Summary
A floribunda of mutilated light blooms across the mangrove dusk: Jerry Wendover, once the town’s cherub-faced prodigy, now a living gargoyle, drapes his burn-scarred flesh in mosquito-netting twilight inside a crumbling Backwater manse whose verandas sag like broken violins. Out of the swamp’s mercury breath drifts Barbara Seaforth—sightless, moon-pale, her cane tapping Morse code on cypress knees—until she collapses against the warped threshold of the hermit who fears mirrors more than mortality. What unfurls is no pastoral convalescence but a chiaroscuro courtship: he reads Shelley aloud through a mouthful of shame; she answers with fingertips that map the corrugated landscape of his cheek as though Braille could rewrite cartilage.
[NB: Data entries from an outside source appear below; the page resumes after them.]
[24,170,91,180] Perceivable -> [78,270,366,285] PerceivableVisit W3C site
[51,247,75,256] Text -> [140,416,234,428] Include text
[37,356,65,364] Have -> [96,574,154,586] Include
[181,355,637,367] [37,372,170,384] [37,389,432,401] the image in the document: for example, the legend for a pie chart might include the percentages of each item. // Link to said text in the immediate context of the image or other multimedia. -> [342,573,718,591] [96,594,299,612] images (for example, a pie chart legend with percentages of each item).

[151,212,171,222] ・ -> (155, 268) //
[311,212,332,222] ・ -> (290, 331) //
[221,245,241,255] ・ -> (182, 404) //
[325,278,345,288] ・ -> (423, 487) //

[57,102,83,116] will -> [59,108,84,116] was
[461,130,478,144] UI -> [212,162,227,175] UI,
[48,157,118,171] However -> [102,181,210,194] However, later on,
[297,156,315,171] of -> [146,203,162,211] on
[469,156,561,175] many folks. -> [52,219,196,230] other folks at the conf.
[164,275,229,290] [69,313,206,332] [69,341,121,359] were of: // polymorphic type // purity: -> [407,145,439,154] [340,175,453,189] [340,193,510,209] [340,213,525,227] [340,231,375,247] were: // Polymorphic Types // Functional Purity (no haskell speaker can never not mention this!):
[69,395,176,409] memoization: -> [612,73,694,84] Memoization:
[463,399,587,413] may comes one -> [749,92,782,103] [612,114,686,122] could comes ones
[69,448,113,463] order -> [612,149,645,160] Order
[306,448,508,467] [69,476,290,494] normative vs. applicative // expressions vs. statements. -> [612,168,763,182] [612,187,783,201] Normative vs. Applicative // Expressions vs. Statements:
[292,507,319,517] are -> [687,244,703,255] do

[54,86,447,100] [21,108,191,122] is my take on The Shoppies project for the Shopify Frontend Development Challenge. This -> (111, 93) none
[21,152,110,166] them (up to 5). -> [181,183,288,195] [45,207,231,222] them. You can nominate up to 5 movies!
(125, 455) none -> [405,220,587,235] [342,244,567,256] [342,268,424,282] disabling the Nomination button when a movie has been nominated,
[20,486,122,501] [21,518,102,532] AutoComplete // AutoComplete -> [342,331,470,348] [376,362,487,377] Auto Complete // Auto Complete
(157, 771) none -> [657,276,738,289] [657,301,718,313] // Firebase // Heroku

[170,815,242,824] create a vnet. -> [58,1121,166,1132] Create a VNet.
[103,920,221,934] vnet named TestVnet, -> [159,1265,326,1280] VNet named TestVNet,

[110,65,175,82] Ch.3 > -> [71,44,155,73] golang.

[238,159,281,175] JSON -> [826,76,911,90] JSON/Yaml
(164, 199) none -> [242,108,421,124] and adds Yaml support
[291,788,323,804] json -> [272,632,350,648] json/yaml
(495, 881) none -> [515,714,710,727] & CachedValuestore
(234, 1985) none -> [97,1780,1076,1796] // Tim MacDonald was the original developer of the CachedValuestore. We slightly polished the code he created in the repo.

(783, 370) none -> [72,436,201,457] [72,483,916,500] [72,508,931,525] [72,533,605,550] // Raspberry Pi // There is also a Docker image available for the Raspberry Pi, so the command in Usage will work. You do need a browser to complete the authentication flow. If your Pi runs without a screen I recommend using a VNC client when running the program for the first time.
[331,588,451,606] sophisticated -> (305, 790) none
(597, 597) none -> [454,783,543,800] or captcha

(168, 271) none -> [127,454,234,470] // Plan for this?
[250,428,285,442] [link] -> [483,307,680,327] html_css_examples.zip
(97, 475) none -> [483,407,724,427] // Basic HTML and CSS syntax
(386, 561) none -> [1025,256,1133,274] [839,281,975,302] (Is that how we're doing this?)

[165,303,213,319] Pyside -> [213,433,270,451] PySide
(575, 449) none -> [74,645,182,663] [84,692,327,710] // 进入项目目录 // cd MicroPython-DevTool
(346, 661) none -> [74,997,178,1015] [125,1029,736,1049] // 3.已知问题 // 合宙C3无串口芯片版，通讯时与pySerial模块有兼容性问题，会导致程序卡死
Matrimony arrives on a hurricane’s hem, consummated in a candleless room where darkness itself becomes witness and veil. Their infant son—half chord, half wound—cries in C-minor beneath a ceiling of rotting angels. Salvation, that itinerant quack, knocks in the form of a Viennese oculist promising retina resurrection; the grafted corneas bloom like opals, but the price is a lifelong dusk—any blaze of day could yank her back into night. Barbara, eyes bandaged, intuits the arithmetic of dread on her husband’s breath: love multiplied by disfigurement equals abandonment. On the vernal equinox she steals the nursery’s oil lamp, lifts the glass, and stares into the filament until the world combusts into permanent eclipse, choosing to inhabit the same night that already owns his silhouette. The final tableau—mother and father rocking a sightless child between them—renders sunlight itself an obsolete currency.
Synopsis
Jerry Wendover, disfigured since childhood after his act of heroism in saving a little girl from a fire scarred his face, secludes himself in an old house in the Backwater district of Florida. One night he finds Barbara Seaforth, a young blind girl, lost in the swamps and takes her home. The two unfortunates fall in love, marry, and have a child. One day, a visiting doctor tells Jerry that Barbara's sight can be restored. The operation is performed successfully, but the doctor warns his patient to shield her eyes from the light or risk reversal of the surgery. Barbara, realizing her husband's dread of exposing his disfigurement to her, looks at her child and then permanently blinds herself by staring into the light, thus sacrificing her sight for the love of her husband.